A doctor at the centre of an inquiry into a 'mystery package' delivered for Sir Bradley Wiggins has pulled out of a parliamentary hearing into the matter.
Ex-Team Sky medic Dr Richard Freeman, who received the package on behalf of the team in 2011, will not appear before the Culture, Media and Sport Select Committee because of ill health.
Ex-British Cycling coach Simon Cope, who couriered the package, will attend.
UK Anti-Doping chief Nicole Sapstead is also set to attend on Wednesday.
A spokesperson for the select committee said it will offer Freeman "the option of supplying written evidence and may call him to appear when he's well enough".
The hearing had already been postponed by a week after Sapstead asked for more time because of a development into UK Anti-Doping (Ukad's) own investigation into the package.
In December, Team Sky boss Sir Dave Brailsford told the committee that the package contained an over-the-counter decongestant, Fluimucil.
Team Sky says it is "confident" Ukad will find no evidence of wrongdoing.

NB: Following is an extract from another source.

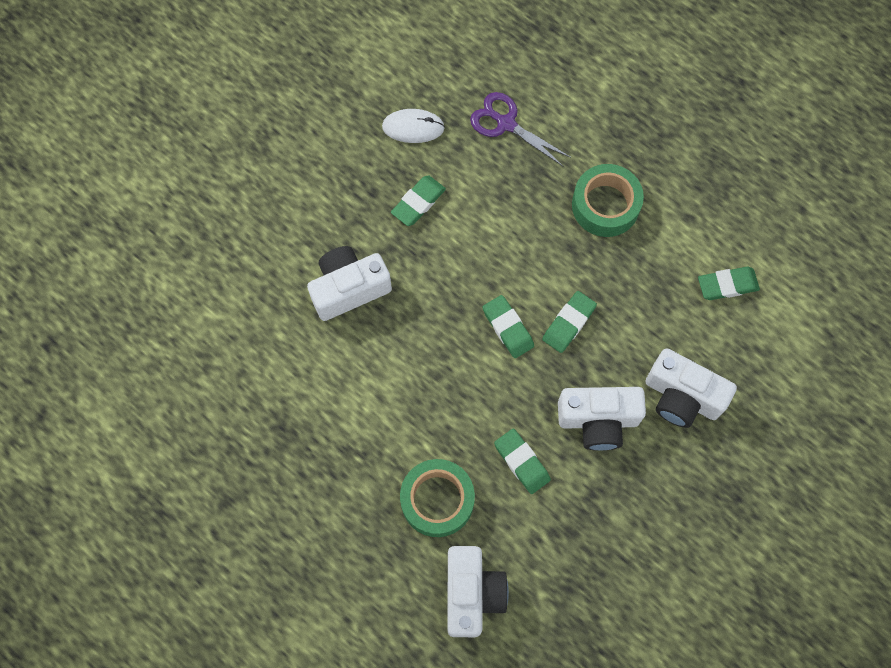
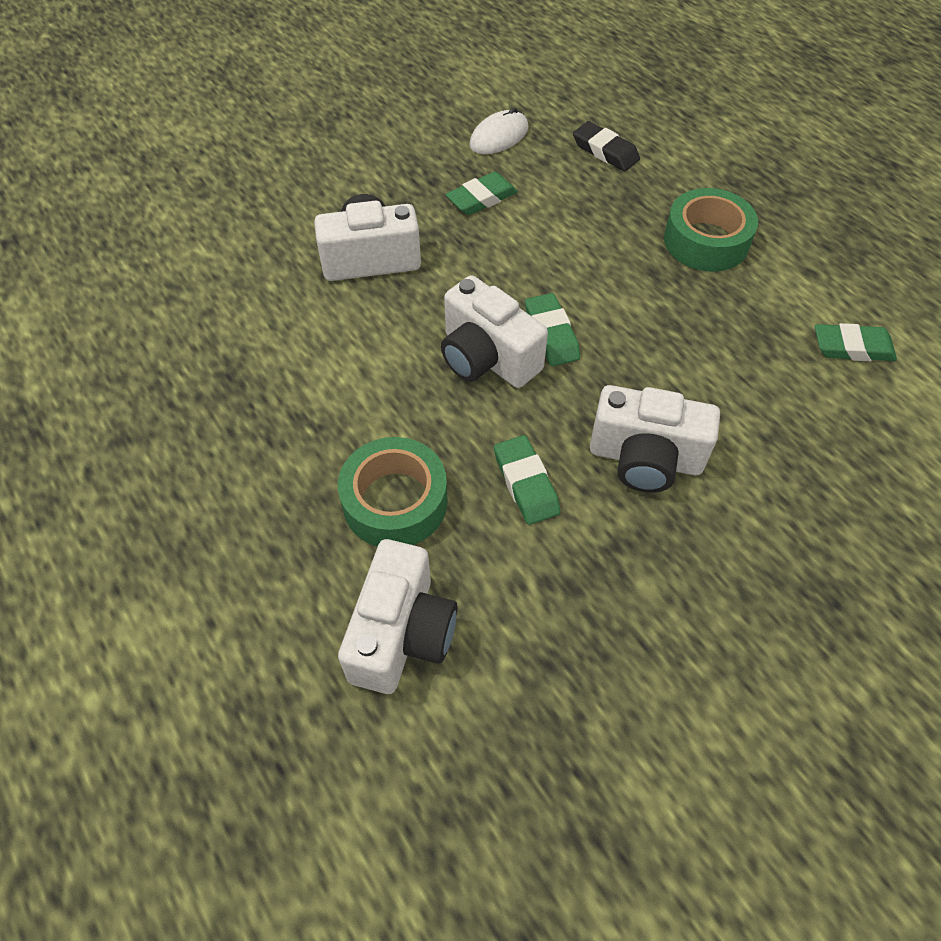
camera: 15 degrees right, 15 degrees down
(413, 127) = (499, 136): white mouse -> white mouse turned 60 degrees counterclockwise
(506, 123) = (605, 151): purple scissors -> black eraser
(568, 323) = (631, 345): green eraser -> none
(682, 397) = (770, 456): white camera -> white camera (487, 358)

But Wiggins and Team Sky boss Brailsford have come under scrutiny since information on the rider's authorised use of banned drugs to treat a medical condition was released by hackers.
Wiggins' therapeutic use exemptions were approved by British authorities, and cycling's world governing body the UCI. There is no suggestion either the 36-year-old or Team Sky broke any rules.
- Wiggins: No unfair advantage from drug
- Brailsford: Team Sky 'do not cross the line'
- Ex-Team Sky rider questions TUE stance
- Ukad investigating cycling wrongdoing
Brailsford has said Team Sky can be trusted "100%", despite "regrettable" questions over Wiggins' medical records and the package delivered at the Criterium du Dauphine race in France in 2011.
Wiggins is a five-time Olympic gold medallist, and in 2012 became the first Briton to win the Tour de France.